Young people’s slower path to adulthood topic of next Science Pub Corvallis


CORVALLIS, Ore. – We’ve been flooded with negative headlines about 20-somethings – from their sense of entitlement, to their unwillingness to grow up, to their attachment to their parents’ purse strings. The resulting message is that these young people need to shape up and grow up – and take the same fast track to adulthood that their parents did. 

Rick Settersten, author of the new book, “Not Quite Adults,” will shatter this stereotype of young people during his talk on Monday, Jan. 10, at Science Pub Corvallis. The event, which begins at 6 p.m. at the Old World Deli, 341 2nd St. in Corvallis, is free and open to the public.

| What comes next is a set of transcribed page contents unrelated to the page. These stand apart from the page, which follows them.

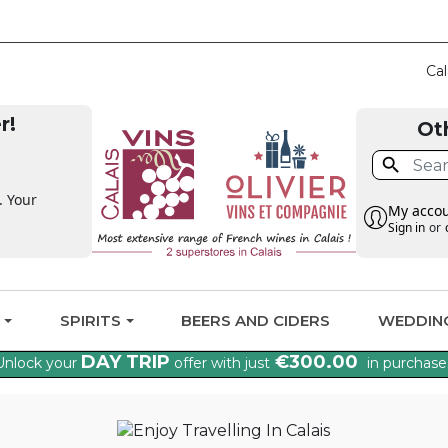
CLAIM THE VAT BA
Cal
r!
Ot

. Your
My acco
Sign in
or
G
SPIRITS
BEERS AND CIDERS
WEDDIN
DAY TRIP
€300.00
Unlock your
offer with just
in purchase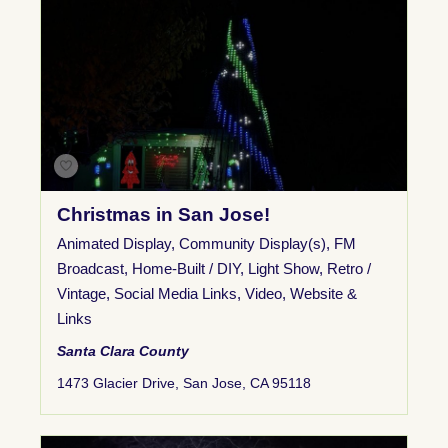
Christmas in San Jose!
Animated Display
,
Community Display(s)
,
FM
Broadcast
,
Home-Built / DIY
,
Light Show
,
Retro /
Vintage
,
Social Media Links
,
Video
,
Website &
Links
Santa Clara County
1473 Glacier Drive, San Jose, CA 95118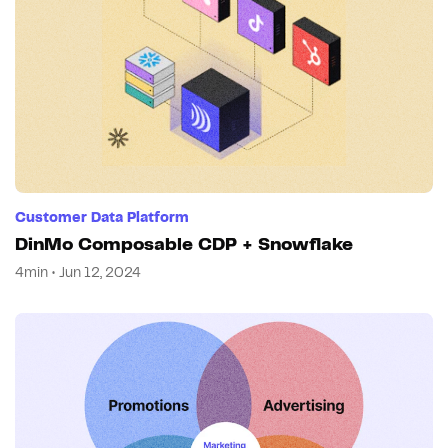
Customer Data Platform
DinMo Composable CDP + Snowflake
4min • Jun 12, 2024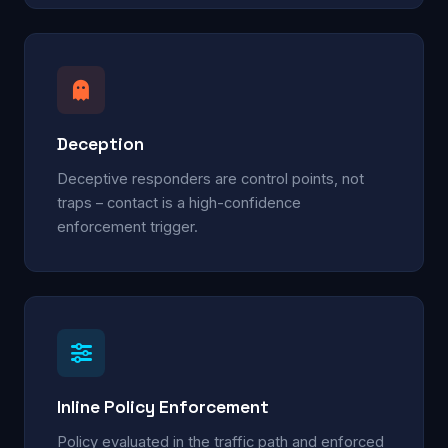
Deception
Deceptive responders are control points, not
traps – contact is a high-confidence
enforcement trigger.
Inline Policy Enforcement
Policy evaluated in the traffic path and enforced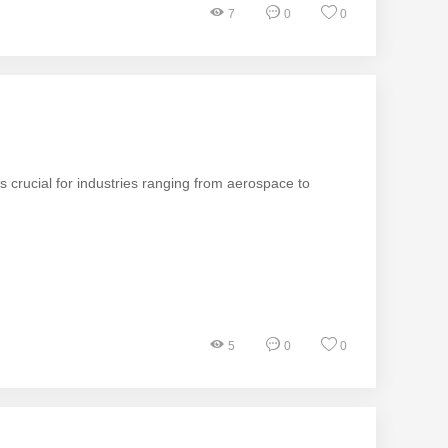
7
0
0
 is crucial for industries ranging from aerospace to
5
0
0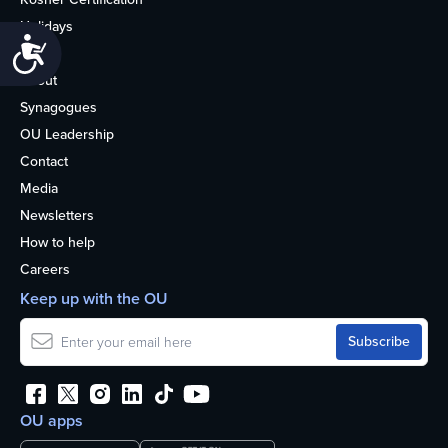
Holidays
Accessibility
Life
About
Synagogues
OU Leadership
Contact
Media
Newsletters
How to help
Careers
Keep up with the OU
OU apps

“Not Quite Adults: Why 20-Somethings Are Choosing a Slower Path to Adulthood, and Why It’s Good for Everyone,” was released Dec. 28 through Random House. In the book, Settersten, who is the endowed director of the Hallie Ford Center for Healthy Children and Families at Oregon State University, and his co-author, Barbara Ray, explore the question of why 20-somethings are delaying adulthood.

“The great shake-ups that are going on in the transition to adulthood are transforming American life,” they write in the book, “and the reverberations will be felt by everyone.  These changes will demand new responses from governments, families, and society.”

This generation of young people is facing a very different world than their parents did and for them, growing up too fast can be damaging. Settersten and Ray’s book shows that adult children who return home after college and delay marriage and child-rearing get a much better start in life than those who leave the nest too early, settling for low-paying jobs and having children too soon.

In fact, unequal access to the resources that make this slower transition possible – including financial assistance, educational guidance, and social support networks – is deepening a class divide that will affect everyone.

Settersten is professor of human development and family sciences at OSU, and a member of the MacArthur Research Network on Transitions to Adulthood.

Science Pub is co-sponsored by the Oregon Museum of Science and Industry, the Downtown Corvallis Association and Terra magazine at Oregon State University. See Science Pub online.

Settersten has three other Oregon events scheduled for this book release:

  • Portland: Wednesday, Jan. 12, 7:30 p.m.: Talk and book signing, Powell’s City of Books;
  • Corvallis: Thursday, Jan. 13, 4 p.m.: Interactive presentation and signing, OSU Memorial Union lounge;
  • Bend: Tuesday, Feb. 15, 6 p.m.: OSU-Cascades Science Pub, McMenamins, 700 N.W. Bond St.